HDU 1969 高精度



My birthday is coming up and traditionally I'm serving pie. Not just one pie, no, I have a number N of them, of various tastes and of various sizes. F of my friends are coming to my party and each of them gets a piece of pie. This should be one piece of one pie, not several small pieces since that looks messy. This piece can be one whole pie though.

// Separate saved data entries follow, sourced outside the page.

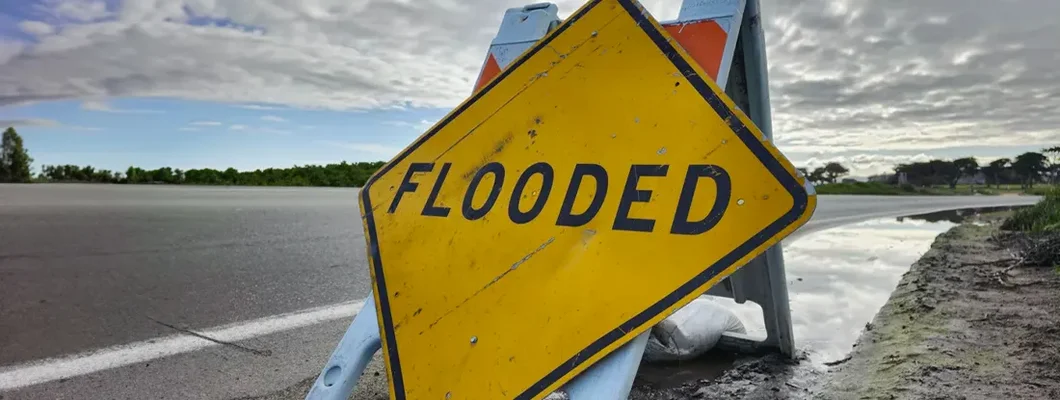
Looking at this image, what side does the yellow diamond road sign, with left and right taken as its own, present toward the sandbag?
back

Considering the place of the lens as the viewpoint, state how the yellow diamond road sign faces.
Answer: facing the viewer and to the left of the viewer
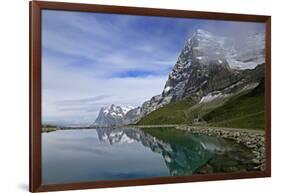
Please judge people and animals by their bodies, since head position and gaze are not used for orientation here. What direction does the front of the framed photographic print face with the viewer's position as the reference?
facing the viewer and to the right of the viewer
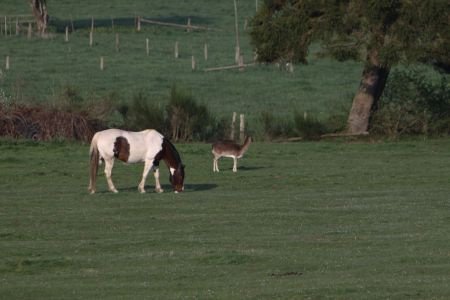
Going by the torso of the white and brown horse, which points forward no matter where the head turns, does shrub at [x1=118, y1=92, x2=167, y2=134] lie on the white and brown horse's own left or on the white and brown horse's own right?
on the white and brown horse's own left

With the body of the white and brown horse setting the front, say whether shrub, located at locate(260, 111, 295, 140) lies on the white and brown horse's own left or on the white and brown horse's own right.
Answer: on the white and brown horse's own left

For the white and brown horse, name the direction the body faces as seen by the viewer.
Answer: to the viewer's right

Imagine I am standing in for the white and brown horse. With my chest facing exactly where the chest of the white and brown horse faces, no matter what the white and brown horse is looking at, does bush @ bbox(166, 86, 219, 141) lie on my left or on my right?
on my left

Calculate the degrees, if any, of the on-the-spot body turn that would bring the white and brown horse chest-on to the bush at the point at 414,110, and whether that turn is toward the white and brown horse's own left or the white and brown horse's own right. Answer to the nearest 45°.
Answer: approximately 45° to the white and brown horse's own left
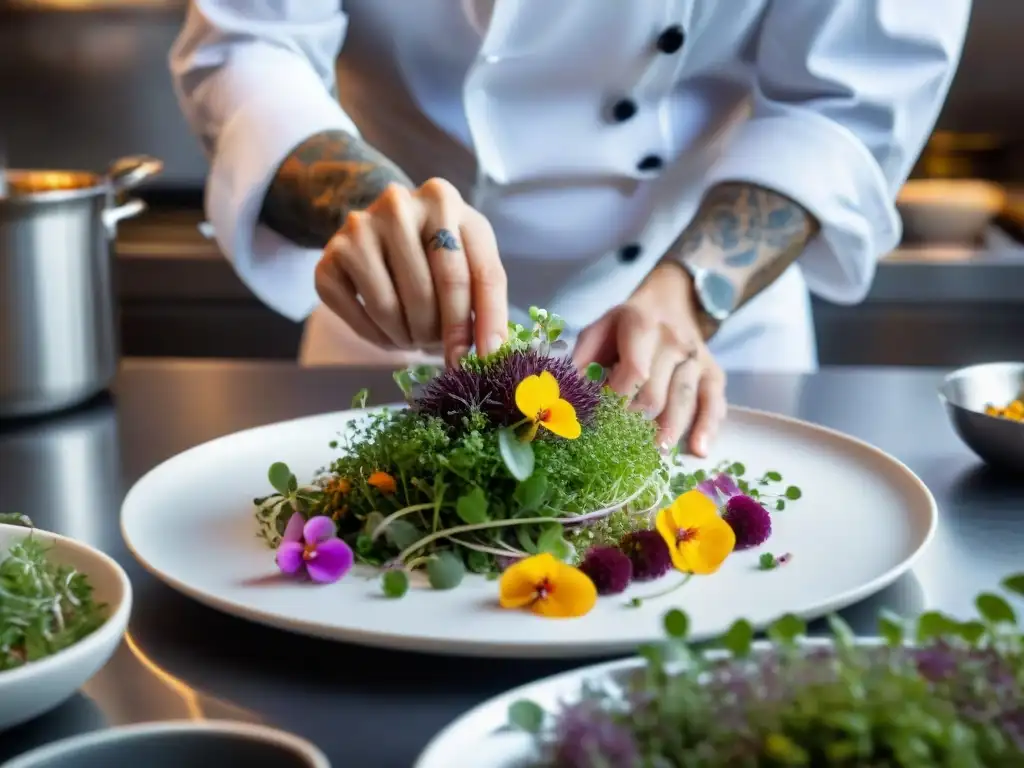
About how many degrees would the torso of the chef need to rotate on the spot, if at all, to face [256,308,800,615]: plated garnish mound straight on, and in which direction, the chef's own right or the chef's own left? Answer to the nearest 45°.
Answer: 0° — they already face it

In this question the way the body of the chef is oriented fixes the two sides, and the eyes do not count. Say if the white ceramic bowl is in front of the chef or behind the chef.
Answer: in front

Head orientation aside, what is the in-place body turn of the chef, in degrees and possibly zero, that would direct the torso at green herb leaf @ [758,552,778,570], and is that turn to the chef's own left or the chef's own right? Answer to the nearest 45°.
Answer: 0° — they already face it

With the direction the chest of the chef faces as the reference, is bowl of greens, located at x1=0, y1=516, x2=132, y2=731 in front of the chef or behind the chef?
in front

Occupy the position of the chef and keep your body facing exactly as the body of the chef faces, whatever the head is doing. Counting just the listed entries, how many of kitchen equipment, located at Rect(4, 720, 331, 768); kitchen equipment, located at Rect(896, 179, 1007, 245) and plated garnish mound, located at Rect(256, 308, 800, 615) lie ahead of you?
2

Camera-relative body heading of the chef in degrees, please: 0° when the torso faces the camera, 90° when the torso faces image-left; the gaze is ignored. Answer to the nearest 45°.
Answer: approximately 0°

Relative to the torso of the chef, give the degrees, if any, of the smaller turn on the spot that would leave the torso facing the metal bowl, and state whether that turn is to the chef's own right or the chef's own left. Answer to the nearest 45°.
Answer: approximately 45° to the chef's own left

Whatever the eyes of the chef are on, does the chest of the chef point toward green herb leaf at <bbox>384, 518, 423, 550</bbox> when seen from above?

My friends are very annoying and if one of them gets a bigger piece than the others, they start complaining. Therefore all of them should get equally sized (but not necessarily equally shaped) pieces, even if this leads to some pie getting spoiled (which is better than spoiling the party). Of course, I want a piece of pie for myself too, and that piece should also be of the same size.

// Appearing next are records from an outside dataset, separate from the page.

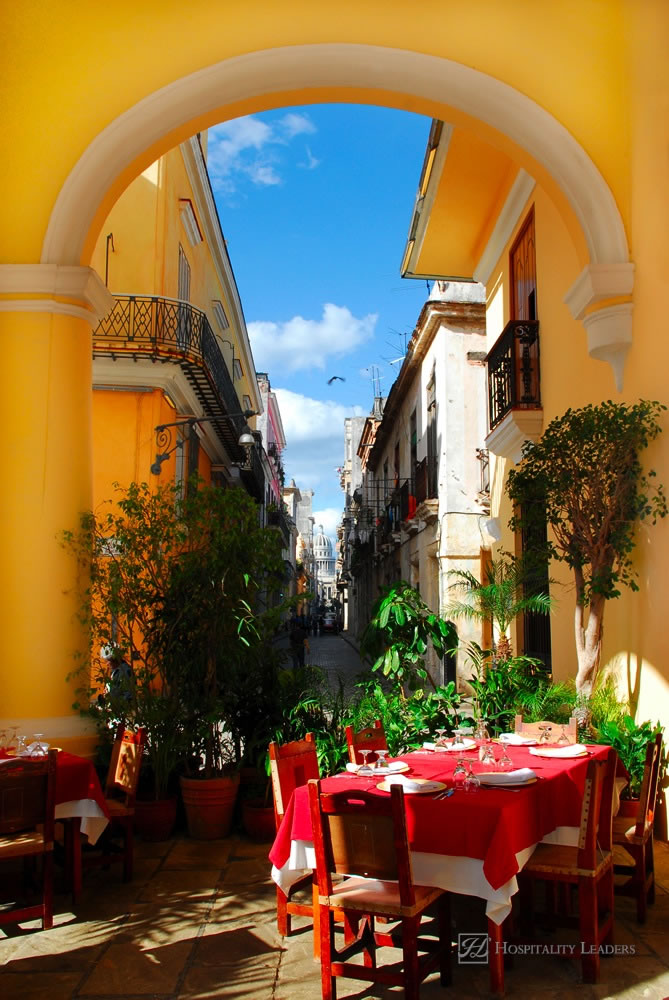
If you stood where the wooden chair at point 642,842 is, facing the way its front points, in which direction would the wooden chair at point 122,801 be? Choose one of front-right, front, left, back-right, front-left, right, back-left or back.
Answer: front-left

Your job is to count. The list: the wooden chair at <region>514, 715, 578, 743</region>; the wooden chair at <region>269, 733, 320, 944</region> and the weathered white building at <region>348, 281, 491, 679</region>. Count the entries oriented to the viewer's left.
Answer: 1

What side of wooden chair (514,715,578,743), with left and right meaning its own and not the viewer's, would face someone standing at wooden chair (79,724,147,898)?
right

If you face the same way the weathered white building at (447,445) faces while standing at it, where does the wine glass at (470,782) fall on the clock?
The wine glass is roughly at 9 o'clock from the weathered white building.

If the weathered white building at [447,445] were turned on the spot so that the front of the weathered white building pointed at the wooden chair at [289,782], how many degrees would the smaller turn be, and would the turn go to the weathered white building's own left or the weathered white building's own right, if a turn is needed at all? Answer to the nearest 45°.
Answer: approximately 90° to the weathered white building's own left

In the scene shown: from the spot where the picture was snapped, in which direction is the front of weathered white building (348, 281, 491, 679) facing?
facing to the left of the viewer

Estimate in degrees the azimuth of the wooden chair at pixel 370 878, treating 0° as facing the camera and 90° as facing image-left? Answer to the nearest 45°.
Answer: approximately 225°

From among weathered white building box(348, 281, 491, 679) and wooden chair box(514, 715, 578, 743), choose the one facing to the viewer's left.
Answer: the weathered white building

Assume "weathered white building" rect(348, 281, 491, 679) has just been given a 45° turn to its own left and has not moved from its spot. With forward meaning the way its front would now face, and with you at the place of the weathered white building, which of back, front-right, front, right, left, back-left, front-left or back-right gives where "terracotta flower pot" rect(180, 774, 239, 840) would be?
front-left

What is the largest possible piece size all of us can get? All the pies are cylindrical in shape and they all have the same height 1, but the radii of the pies can be different. Input

One line with a positive integer: the number of test cases. Then for each test case:

• One line with two integers N and F with 1 ≤ N, F ≤ 10 000: the number of pies and the number of friends.
• One line with N integers ri with 1 ≤ ri ≤ 10 000: the radii of the pies.

Output

For each test case, output one line with the largest possible volume V such that me and my friends can all get a pie piece of size V. The answer should be given as a floating point number with an absolute error of at most 10⁻³.

Sample Input

3
3 3
4 3 3
1 24
5
10 5
1 4 2 3 4 5 6 5 4 2

Sample Output

25.1327
3.1416
50.2655

思路：二分法，但此题对精度要求很高

#include<stdio.h>
#include<cstdlib>
#include<math.h>
//#define pi acos(-1.0）                  //3.1415926过不了，此题对精度要求很高
//#define exp                         1e-7//时间复杂度的大小也与精度的大小有关
int N,F;
using namespace std;
int str[10005];
int judge(double mid)
{   long long  sum=0;
    for(int i=1;i<=N;i++)
            sum+=(int)(1.0*str[i]*str[i]*pi/mid);
     return sum>=(F+1)? 1:0;//关键是在等于时候的判断
}

int main()
{
    //freopen("e://in.txt","r",stdin);
    int V;
    scanf("%d",&V);
    while(V--)
    {
        double   sum=0.0;
        scanf("%d%d",&N,&F);
        for(int i=1;i<=N;i++)
          {
              scanf("%d",&str[i]);
              sum+=1.0*str[i]*str[i]*pi;

          }  sum/=1.0*(F+1);
          double left=0.0,right=sum,mid;
          while(right-left>=exp)
          {
             mid=(left+right)/2.0;
            if(judge(mid))
                left=mid;
             else
                right=mid;
          }
          printf("%.4lf\n",left);

    }
}
总结：1.pi =acos（-1.0），3.1415926不够精确

     2.精度也影响着时间复杂度